The CDSS will be designed flexibly, and able to operate in environments including:
— Digital self-service by users (e.g. a symptom checker on a computer or smartphone).
— Telephone assessment and triage of patients by call centre agents (e.g. NHS 111).
— Prioritisation and direction by non-clinical staff (e.g. GP receptionists).
— Supporting assessment of patients in a clinical environment (e.g. a nurse in a GP surgery, or a paramedic in an ambulance).
The CDSS will further:
— Provide a single point of syndromic monitoring, and alerting to public health emergencies.
— Give the most accurate source of data on which to base guideline revision decisions (e.g. for NICE).

Section III: Legal, economic, financial and technical information

III.1)Conditions relating to the contract
III.1.1)Main financing conditions and payment arrangements and/or reference to the relevant provisions governing them:
III.2)Conditions for participation
III.2.1)Information about reserved contracts

Section VI: Complementary information

VI.1)Information about European Union funds
The contract is related to a project and/or programme financed by European Union funds: no
VI.2)Additional information:
The Contracting Authority intends to use an eTendering system in this procurement exercise and reserves the right to use a reverse auction.
This notice is published for information purposes and is not a call for competition.
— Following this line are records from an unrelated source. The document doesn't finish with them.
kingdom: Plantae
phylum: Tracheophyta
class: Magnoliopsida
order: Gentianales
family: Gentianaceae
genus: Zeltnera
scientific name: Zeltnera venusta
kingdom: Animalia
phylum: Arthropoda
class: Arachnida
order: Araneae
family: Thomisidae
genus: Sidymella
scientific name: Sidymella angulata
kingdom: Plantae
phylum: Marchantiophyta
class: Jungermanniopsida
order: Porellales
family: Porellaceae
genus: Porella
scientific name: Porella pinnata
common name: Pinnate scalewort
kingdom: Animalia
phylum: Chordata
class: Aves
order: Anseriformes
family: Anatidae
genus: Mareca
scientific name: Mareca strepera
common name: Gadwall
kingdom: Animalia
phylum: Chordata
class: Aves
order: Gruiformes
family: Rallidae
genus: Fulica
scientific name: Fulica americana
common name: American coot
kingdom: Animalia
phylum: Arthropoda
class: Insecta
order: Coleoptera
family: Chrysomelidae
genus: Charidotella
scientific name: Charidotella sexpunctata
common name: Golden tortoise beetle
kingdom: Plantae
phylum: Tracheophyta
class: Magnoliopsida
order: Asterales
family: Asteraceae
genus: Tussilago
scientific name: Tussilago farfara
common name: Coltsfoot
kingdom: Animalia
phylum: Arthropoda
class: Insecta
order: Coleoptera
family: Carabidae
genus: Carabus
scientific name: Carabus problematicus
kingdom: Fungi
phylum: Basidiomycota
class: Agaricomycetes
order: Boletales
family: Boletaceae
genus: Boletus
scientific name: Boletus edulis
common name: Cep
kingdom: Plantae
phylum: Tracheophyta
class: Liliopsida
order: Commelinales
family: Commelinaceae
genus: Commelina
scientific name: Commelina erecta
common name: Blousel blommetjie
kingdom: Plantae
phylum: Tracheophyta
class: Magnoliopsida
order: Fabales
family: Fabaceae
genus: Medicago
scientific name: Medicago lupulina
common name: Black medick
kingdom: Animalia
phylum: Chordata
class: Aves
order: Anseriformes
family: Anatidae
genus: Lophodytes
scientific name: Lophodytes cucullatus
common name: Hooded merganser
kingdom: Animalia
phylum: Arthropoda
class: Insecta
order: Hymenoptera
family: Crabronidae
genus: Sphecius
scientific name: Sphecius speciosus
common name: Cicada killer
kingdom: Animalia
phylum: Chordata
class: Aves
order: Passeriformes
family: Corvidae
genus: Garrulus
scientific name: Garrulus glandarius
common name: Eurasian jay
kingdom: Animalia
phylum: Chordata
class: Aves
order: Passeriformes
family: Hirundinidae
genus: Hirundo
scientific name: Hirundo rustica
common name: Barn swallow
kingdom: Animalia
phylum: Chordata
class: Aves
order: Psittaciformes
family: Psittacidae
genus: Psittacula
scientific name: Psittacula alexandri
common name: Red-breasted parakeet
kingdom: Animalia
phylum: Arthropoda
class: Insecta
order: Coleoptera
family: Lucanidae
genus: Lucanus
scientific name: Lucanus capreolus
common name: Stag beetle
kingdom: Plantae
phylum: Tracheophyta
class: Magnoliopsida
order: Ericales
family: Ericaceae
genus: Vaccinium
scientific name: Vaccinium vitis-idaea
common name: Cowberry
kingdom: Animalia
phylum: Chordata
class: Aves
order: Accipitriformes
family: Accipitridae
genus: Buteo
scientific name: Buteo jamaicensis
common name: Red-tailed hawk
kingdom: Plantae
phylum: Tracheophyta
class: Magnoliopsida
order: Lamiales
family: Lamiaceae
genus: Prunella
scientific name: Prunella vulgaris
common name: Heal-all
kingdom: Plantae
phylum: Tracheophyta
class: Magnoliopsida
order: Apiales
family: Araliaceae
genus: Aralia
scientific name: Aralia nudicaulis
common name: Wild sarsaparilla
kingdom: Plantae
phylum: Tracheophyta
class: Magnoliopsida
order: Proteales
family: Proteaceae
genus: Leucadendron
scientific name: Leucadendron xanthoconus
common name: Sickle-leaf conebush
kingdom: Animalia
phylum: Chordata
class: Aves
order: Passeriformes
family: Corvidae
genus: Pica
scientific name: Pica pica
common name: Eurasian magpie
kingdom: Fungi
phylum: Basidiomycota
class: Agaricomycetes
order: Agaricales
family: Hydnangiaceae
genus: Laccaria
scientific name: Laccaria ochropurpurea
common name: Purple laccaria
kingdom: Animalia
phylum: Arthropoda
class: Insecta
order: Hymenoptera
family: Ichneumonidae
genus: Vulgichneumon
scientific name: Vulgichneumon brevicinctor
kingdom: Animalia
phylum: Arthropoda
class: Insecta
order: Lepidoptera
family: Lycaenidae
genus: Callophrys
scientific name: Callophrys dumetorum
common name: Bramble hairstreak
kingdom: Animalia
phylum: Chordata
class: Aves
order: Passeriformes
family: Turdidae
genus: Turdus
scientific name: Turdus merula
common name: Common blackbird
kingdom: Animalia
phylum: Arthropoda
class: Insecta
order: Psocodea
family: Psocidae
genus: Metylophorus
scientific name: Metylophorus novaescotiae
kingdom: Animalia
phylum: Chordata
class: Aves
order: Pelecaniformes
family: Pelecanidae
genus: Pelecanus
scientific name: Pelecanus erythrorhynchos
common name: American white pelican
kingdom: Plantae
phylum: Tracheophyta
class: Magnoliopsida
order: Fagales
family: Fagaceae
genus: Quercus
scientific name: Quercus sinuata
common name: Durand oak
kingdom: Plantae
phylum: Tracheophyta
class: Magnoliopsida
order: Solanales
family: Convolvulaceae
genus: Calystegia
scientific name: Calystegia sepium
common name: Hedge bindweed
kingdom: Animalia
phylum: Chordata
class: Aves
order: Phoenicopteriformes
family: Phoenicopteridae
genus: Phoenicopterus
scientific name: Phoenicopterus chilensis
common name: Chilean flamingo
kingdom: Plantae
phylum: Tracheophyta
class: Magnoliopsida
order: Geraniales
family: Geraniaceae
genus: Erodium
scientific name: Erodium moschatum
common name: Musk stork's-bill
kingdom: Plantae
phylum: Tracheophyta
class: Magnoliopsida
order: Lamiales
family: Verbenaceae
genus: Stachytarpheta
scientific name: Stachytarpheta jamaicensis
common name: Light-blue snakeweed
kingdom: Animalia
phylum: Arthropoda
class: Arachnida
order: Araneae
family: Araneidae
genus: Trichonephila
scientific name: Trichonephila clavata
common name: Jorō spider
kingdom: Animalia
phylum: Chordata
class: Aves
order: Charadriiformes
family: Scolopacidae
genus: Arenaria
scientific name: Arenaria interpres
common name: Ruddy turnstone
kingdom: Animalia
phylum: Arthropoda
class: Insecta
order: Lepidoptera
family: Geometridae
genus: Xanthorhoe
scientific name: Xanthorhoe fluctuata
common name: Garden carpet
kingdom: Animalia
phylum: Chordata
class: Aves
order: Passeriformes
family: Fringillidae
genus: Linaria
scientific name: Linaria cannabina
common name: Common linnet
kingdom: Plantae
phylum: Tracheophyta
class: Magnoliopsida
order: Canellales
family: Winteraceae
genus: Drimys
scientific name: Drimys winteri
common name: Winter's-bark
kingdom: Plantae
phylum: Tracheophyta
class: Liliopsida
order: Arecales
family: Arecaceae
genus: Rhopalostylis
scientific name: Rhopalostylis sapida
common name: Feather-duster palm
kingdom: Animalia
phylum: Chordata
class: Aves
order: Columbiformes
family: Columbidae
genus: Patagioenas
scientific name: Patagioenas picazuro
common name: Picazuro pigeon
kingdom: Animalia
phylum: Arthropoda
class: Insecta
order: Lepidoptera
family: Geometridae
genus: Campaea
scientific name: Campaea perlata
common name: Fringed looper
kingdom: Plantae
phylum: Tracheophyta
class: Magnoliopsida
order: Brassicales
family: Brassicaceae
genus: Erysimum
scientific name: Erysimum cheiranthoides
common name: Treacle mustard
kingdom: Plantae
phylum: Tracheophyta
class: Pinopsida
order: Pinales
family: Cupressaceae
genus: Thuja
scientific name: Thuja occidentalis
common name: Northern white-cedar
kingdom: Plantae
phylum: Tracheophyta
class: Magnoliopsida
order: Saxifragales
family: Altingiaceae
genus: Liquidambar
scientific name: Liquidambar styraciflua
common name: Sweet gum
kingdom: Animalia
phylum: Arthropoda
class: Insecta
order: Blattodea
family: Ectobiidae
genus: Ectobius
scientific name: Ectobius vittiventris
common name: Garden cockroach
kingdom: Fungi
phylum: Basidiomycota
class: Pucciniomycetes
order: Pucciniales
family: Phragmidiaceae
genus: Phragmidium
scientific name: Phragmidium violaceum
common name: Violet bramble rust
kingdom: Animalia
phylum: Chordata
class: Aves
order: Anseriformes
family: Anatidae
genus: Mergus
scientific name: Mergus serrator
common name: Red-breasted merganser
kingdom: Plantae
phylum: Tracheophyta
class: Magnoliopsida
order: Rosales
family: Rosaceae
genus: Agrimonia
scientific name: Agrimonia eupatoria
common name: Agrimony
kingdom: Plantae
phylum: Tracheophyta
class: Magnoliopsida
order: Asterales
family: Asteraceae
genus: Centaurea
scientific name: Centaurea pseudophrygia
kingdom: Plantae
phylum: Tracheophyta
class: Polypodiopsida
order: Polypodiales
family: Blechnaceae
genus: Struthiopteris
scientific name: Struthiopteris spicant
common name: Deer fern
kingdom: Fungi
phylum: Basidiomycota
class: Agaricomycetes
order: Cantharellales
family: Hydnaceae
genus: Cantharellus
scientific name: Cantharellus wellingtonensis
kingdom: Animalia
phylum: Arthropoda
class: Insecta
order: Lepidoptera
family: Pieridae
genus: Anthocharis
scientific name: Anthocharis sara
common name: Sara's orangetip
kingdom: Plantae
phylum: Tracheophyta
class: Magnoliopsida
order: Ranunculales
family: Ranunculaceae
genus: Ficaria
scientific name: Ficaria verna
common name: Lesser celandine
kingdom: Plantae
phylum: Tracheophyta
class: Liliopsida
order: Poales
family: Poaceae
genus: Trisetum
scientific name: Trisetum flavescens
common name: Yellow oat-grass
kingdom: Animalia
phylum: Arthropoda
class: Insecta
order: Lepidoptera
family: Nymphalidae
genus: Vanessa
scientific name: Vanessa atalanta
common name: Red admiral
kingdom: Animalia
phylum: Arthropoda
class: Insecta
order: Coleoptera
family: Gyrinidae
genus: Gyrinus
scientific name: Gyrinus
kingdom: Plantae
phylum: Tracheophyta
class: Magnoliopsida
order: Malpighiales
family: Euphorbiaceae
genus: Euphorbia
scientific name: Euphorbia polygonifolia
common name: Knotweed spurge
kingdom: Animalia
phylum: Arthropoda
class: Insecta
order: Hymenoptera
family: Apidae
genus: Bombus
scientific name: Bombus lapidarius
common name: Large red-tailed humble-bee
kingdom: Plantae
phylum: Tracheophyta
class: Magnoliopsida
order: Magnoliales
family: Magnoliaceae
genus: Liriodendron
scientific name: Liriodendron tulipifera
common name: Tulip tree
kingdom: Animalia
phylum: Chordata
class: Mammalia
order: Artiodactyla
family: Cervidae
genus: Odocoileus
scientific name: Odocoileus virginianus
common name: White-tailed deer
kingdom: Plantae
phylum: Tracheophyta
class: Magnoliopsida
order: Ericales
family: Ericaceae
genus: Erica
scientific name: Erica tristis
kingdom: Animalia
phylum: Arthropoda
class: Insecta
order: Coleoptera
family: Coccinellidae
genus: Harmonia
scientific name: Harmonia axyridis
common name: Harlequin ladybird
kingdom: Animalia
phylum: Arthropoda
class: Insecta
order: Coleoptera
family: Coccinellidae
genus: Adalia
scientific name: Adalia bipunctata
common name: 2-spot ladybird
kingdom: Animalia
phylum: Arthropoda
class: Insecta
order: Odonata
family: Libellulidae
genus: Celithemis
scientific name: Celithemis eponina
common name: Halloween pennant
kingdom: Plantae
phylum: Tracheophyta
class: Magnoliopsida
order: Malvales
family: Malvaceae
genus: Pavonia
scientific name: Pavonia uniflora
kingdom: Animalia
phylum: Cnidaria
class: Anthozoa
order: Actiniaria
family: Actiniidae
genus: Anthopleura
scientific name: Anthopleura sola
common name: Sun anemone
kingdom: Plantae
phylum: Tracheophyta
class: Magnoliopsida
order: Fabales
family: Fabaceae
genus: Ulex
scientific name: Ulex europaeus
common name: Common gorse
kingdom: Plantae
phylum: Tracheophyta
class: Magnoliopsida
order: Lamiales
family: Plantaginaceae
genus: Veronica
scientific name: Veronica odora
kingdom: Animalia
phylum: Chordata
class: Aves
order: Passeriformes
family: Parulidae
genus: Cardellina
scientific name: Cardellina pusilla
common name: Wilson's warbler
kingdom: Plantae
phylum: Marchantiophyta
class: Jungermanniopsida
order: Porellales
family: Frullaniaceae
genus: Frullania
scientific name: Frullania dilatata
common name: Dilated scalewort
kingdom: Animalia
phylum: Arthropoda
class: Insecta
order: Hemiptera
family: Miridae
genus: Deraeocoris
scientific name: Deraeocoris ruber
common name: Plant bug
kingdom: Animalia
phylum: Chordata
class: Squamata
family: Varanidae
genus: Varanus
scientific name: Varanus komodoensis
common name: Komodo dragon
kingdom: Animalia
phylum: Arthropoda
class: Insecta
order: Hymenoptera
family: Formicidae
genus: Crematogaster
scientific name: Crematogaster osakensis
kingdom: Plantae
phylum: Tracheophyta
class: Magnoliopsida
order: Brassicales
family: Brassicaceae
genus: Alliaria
It is currently intended that a Contract Notice will be published as a call for competition once NHS England have concluded the pre- market engagement.
NHS England reserves the right not to commence any formal procurement process, to cancel any process that is commenced at any time and/or not to award any contract as a result of any such process; and will not be responsible for any costs incurred by Suppliers in entering into the pre — market engagement activity.